Local musicians crowd the evening lineup, most volunteering to host shows. They play the Black Lillies, Kacey Musgraves, Emmylou Harris, and ZZ Top. Repeats from the Larry Monroe archives run three nights a week. When he's not broadcasting from the beyond, deejays handling the prime-time hours include Willie Nelson's daughter Paula Nelson, Antone's Records co-owner and bedrock Austin drummer Mike Buck (Fabulous Thunderbirds, Leroi Bros., Eve & the Exiles, etc.), and Austin singer-songwriter Doug Moreland. The latter pulls Possum Posse frontman Jomo Edwards and their friends Beau Smith and Stoney Gabel into his Manchaca barn for an informal hour every Tuesday. They swap songs, laugh, and regularly lose their focus.
"Sometimes it's so funny I have to pull over," says Daryl O'Neal. "Sometimes it's a train wreck. But it's our train wreck! It's genuine."
Not to Touch to Earth
Sun Radio is expanding. In addition to the aforementioned quartet of call signals, the O'Neals are working to extend their airwaves to New Braunfels, Llano, and Mason in the near future. In time, Texans will be able to drive from La Grange to Ft. Stockton – a distance of 365 miles – without losing the Sun Radio signal.

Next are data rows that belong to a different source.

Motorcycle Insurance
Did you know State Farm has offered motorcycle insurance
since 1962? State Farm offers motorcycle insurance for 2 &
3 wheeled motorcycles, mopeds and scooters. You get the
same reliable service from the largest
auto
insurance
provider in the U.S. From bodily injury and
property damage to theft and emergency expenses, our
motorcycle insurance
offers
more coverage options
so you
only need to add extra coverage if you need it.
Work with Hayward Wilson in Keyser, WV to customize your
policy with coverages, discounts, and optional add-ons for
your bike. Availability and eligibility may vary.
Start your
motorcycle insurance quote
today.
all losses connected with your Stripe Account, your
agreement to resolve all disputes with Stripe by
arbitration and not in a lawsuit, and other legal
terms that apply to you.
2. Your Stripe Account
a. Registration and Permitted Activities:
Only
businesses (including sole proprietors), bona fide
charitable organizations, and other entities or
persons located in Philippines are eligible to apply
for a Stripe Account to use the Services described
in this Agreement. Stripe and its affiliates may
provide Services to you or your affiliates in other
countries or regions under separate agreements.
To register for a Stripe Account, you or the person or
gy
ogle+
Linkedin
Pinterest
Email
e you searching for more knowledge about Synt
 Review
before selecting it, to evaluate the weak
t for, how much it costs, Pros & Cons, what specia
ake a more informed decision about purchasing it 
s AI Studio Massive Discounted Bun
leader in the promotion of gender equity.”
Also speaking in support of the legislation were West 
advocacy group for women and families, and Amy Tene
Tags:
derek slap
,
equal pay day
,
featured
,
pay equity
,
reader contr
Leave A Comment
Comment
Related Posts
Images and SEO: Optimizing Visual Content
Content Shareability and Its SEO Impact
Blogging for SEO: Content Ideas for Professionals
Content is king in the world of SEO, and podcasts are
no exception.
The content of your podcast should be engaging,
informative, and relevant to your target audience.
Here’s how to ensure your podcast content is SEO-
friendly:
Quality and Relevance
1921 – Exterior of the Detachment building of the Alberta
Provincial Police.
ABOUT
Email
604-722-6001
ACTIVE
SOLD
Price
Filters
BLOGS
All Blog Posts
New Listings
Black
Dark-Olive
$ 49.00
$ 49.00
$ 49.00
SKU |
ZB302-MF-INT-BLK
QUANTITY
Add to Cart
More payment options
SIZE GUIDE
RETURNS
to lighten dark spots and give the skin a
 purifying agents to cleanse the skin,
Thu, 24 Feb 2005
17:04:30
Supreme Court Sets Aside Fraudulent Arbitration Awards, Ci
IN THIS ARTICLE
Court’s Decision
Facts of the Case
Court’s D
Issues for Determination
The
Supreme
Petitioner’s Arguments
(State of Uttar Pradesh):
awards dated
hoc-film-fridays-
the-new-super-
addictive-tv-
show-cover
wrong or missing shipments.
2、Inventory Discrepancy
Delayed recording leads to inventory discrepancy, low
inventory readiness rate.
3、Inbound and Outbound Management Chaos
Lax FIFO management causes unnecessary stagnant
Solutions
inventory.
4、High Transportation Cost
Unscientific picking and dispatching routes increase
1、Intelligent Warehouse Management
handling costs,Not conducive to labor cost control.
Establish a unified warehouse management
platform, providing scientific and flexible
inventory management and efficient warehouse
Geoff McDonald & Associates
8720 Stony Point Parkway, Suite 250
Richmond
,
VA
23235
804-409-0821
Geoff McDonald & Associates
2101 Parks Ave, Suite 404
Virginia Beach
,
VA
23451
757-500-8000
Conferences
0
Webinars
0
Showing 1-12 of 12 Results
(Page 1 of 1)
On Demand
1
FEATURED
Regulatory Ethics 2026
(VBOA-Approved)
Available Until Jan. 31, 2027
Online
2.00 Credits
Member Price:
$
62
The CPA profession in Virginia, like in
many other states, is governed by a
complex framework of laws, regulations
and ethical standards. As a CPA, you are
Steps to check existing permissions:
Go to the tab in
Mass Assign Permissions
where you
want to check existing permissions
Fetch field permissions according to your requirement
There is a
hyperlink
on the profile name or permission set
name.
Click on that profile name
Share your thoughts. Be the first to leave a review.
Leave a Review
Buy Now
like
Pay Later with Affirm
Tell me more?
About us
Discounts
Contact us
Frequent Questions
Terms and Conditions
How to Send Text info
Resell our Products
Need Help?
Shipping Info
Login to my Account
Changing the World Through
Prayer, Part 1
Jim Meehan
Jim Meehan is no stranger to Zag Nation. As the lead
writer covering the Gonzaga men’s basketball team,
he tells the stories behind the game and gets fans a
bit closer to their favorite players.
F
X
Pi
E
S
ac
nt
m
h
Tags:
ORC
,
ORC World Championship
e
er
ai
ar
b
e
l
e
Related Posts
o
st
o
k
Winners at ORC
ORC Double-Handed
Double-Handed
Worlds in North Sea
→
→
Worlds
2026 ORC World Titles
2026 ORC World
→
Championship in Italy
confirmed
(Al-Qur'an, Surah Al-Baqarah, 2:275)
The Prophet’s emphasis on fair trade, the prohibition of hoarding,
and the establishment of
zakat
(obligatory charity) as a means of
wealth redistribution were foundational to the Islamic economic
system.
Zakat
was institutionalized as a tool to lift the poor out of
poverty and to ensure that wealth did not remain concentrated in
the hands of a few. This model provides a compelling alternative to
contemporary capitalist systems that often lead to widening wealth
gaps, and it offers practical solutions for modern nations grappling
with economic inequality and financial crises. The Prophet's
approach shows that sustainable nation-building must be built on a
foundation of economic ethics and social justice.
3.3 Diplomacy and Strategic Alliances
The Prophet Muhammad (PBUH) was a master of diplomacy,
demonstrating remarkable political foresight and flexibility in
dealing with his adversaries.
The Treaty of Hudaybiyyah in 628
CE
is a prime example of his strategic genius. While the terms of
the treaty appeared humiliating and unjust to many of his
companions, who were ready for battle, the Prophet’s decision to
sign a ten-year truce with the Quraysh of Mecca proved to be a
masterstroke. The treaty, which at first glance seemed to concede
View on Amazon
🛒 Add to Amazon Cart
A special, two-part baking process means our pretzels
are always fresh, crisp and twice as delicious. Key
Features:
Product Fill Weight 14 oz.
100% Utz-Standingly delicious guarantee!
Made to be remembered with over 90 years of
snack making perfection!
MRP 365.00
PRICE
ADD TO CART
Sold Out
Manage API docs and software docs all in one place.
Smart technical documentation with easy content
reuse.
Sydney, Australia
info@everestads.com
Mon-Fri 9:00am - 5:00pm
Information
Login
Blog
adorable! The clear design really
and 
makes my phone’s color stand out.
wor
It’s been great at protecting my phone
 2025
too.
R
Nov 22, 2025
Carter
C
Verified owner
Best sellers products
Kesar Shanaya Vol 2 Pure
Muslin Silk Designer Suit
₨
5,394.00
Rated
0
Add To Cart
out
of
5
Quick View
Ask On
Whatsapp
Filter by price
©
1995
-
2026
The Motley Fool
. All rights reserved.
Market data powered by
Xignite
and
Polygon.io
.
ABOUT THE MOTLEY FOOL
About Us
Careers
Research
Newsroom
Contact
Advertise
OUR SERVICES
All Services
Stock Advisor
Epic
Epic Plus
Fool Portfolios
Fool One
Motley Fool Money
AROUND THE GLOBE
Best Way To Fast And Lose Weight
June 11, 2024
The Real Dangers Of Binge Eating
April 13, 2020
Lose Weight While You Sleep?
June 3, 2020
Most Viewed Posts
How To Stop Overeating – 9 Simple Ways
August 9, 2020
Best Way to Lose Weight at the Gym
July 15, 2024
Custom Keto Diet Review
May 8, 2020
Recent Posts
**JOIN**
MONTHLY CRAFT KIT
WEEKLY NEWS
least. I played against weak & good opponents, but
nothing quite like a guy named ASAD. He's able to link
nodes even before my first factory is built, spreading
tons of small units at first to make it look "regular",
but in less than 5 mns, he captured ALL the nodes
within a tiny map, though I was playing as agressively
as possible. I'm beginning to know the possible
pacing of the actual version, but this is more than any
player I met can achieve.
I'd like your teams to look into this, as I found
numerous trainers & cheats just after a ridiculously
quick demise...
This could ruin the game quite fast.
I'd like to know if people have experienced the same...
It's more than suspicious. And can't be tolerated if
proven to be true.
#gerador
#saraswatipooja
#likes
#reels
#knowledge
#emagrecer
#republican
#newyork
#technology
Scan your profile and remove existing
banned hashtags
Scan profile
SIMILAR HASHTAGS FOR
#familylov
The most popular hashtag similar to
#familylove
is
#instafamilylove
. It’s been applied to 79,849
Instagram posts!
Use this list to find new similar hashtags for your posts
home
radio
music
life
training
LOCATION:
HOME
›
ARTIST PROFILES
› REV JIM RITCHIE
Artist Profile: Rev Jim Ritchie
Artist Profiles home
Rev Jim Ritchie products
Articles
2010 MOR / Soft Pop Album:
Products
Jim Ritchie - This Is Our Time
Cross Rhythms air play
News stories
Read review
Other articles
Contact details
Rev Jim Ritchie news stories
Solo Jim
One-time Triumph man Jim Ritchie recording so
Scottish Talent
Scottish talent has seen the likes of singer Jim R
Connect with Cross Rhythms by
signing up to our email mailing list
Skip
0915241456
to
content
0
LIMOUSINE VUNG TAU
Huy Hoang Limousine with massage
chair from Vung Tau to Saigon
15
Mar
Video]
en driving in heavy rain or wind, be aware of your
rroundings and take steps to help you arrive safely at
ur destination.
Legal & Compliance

The station's solvent. Outside of strictly on-air hosts, the staff now rounds out at a dozen. A diagram of employee responsibilities shows that office manager Nancy Holt hosts a Saturday show and also helps sell underwriting. Ben Bethea, marketing director for the station, inhabits a 9pm-to-midnight slot four nights a week. In November, Connor's eventual office is still a onetime restroom with the plumbing up and running.
Listenership's up, too. At flagship frequency 100.1, it's gone up every month but one over the last two years. In winter 2014, Nielsen registered a daily cumulative audience of just under 4,000 people. Last fall, that number topped out at 16,000.
The O'Neals plan to get all their broadcasting done with solar power. Meanwhile, Sun Radio's office is adorned in VOC-free paint; the paneling is fashioned from restored wood; and the desks, chairs, couches, and office furniture were all purchased on consignment. Weekend jocks keep the lights off outside the control room so as not to run the meter. Daryl's even got an idea to purchase a fleet of fuel-efficient cars and rent them out to his sales staff at a discounted rate each month in order to get their own gas guzzlers off the road.
"These days, running a radio station does not take what it used to," surmises Denver. "All our stuff is minimal. Everybody knows there's an upfront cost, but it's for a greater good. We're trying to not be a burden to the Earth."